■ **Provided material**
== == ==
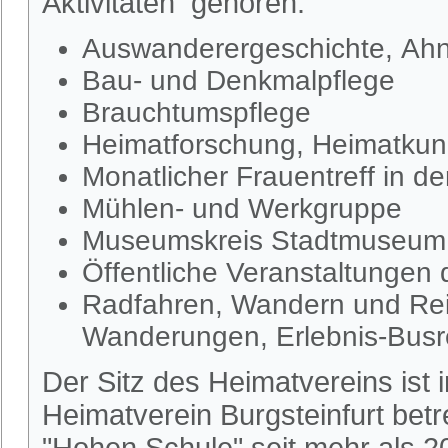
Aktivitäten gehören:
Auswanderergeschichte, Ahn
Bau- und Denkmalpflege
Brauchtumspflege
Heimatforschung, Heimatkund
Monatlicher Frauentreff in d
Mühlen- und Werkgruppe
Museumskreis Stadtmuseum S
Öffentliche Veranstaltungen
Radfahren, Wandern und Rei
Wanderungen, Erlebnis-Busr
Der Sitz des Heimatvereins ist
Heimatverein Burgsteinfurt be
"Hohen Schule" seit mehr als 2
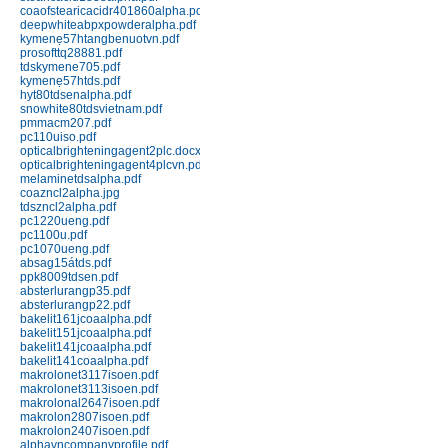
coaofstearicacidr401860alpha.pdf
151J black; 151J red
deepwhiteabpxpowderalpha.pdf
Chi tiết
Mua hàng
kymenẹ57htangbenuotvn.pdf
prosofttq28881.pdf
tdskymene705.pdf
kymenẹ57htds.pdf
hyt80tdsenalpha.pdf
snowhite80tdsvietnam.pdf
pmmacm207.pdf
pc110uiso.pdf
opticalbrighteningagent2plc.docx
opticalbrighteningagent4plcvn.pdf
melaminetdsalpha.pdf
coazncl2alpha.jpg
Nhựa Phenolic 141 (Bakelit) ép
tdszncl2alpha.pdf
đứng
pc1220ueng.pdf
Chi tiết
Mua hàng
pc1100u.pdf
pc1070ueng.pdf
absag15átds.pdf
ppk8009tdsen.pdf
absterlurangp35.pdf
absterlurangp22.pdf
bakelit161jcoaalpha.pdf
bakelit151jcoaalpha.pdf
bakelit141jcoaalpha.pdf
bakelit141coaalpha.pdf
makrolonet3117isoen.pdf
makrolonet3113isoen.pdf
Nhựa Phenolic 141J (Bakelit) ép
makrolonal2647isoen.pdf
phun
makrolon2807isoen.pdf
makrolon2407isoen.pdf
Chi tiết
Mua hàng
alphavncompanyprofile.pdf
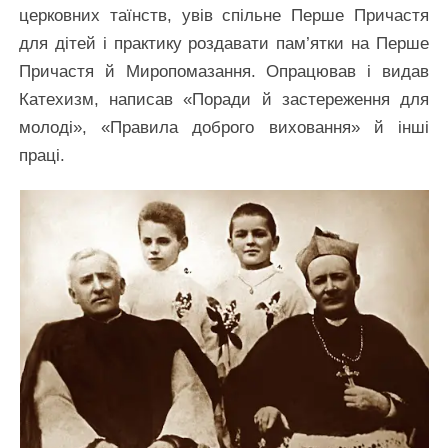
церковних таїнств, увів спільне Перше Причастя
для дітей і практику роздавати пам’ятки на Перше
Причастя й Миропомазання. Опрацював і видав
Катехизм, написав «Поради й застереження для
молоді», «Правила доброго виховання» й інші
праці.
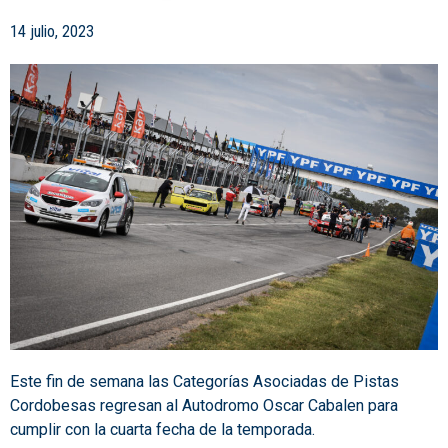
14 julio, 2023
Este fin de semana las Categorías Asociadas de Pistas
Cordobesas regresan al Autodromo Oscar Cabalen para
cumplir con la cuarta fecha de la temporada.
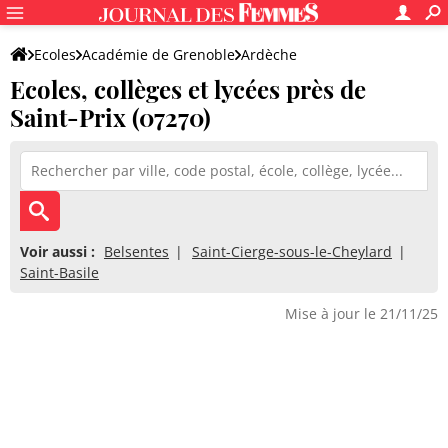
Ecoles
Académie de Grenoble
Ardèche
Ecoles, collèges et lycées près de
Saint-Prix (07270)
Voir aussi :
Belsentes
Saint-Cierge-sous-le-Cheylard
Saint-Basile
Mise à jour le 21/11/25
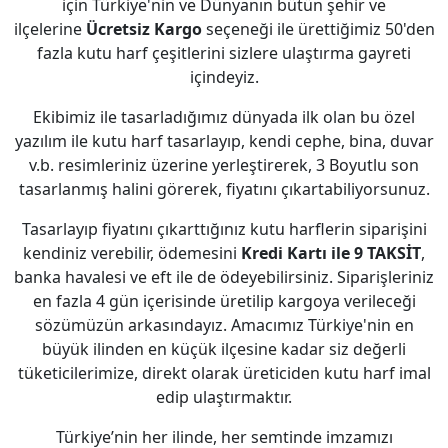
için Türkiye'nin ve Dünyanın bütün şehir ve
ilçelerine
Ücretsiz Kargo
seçeneği ile ürettiğimiz 50'den
fazla kutu harf çeşitlerini sizlere ulaştırma gayreti
içindeyiz.
Ekibimiz ile tasarladığımız dünyada ilk olan bu özel
yazılım ile kutu harf tasarlayıp, kendi cephe, bina, duvar
v.b. resimleriniz üzerine yerleştirerek, 3 Boyutlu son
tasarlanmış halini görerek, fiyatını çıkartabiliyorsunuz.
Tasarlayıp fiyatını çıkarttığınız kutu harflerin siparişini
kendiniz verebilir, ödemesini
Kredi Kartı ile 9 TAKSİT
,
banka havalesi ve eft ile de ödeyebilirsiniz. Siparişleriniz
en fazla 4 gün içerisinde üretilip kargoya verileceği
sözümüzün arkasındayız. Amacımız Türkiye'nin en
büyük ilinden en küçük ilçesine kadar siz değerli
tüketicilerimize, direkt olarak üreticiden kutu harf imal
edip ulaştırmaktır.
Türkiye’nin her ilinde, her semtinde imzamızı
== == ==
■ **Exercise**
Convert the text read from the rows into a JSON list of strings, one string per line and blank lines omitted, covering the stretch from the line containing "церковних таїнств, увів" through the end of the rows. Leave the pictures out.

■ **Solution to this exercise**
[
  "церковних таїнств, увів спільне Перше Причастя",
  "для дітей і практику роздавати пам’ятки на Перше",
  "Причастя й Миропомазання. Опрацював і видав",
  "Катехизм, написав «Поради й застереження для",
  "молоді», «Правила доброго виховання» й інші",
  "праці.",
  "14 julio, 2023",
  "Este fin de semana las Categorías Asociadas de Pistas",
  "Cordobesas regresan al Autodromo Oscar Cabalen para",
  "cumplir con la cuarta fecha de la temporada.",
  "Ecoles",
  "Académie de Grenoble",
  "Ardèche",
  "Ecoles, collèges et lycées près de",
  "Saint-Prix (07270)",
  "Voir aussi :",
  "Belsentes",
  "Saint-Cierge-sous-le-Cheylard",
  "Saint-Basile",
  "Mise à jour le 21/11/25",
  "için Türkiye'nin ve Dünyanın bütün şehir ve",
  "ilçelerine",
  "Ücretsiz Kargo",
  "seçeneği ile ürettiğimiz 50'den",
  "fazla kutu harf çeşitlerini sizlere ulaştırma gayreti",
  "içindeyiz.",
  "Ekibimiz ile tasarladığımız dünyada ilk olan bu özel",
  "yazılım ile kutu harf tasarlayıp, kendi cephe, bina, duvar",
  "v.b. resimleriniz üzerine yerleştirerek, 3 Boyutlu son",
  "tasarlanmış halini görerek, fiyatını çıkartabiliyorsunuz.",
  "Tasarlayıp fiyatını çıkarttığınız kutu harflerin siparişini",
  "kendiniz verebilir, ödemesini",
  "Kredi Kartı ile 9 TAKSİT",
  ",",
  "banka havalesi ve eft ile de ödeyebilirsiniz. Siparişleriniz",
  "en fazla 4 gün içerisinde üretilip kargoya verileceği",
  "sözümüzün arkasındayız. Amacımız Türkiye'nin en",
  "büyük ilinden en küçük ilçesine kadar siz değerli",
  "tüketicilerimize, direkt olarak üreticiden kutu harf imal",
  "edip ulaştırmaktır.",
  "Türkiye’nin her ilinde, her semtinde imzamızı"
]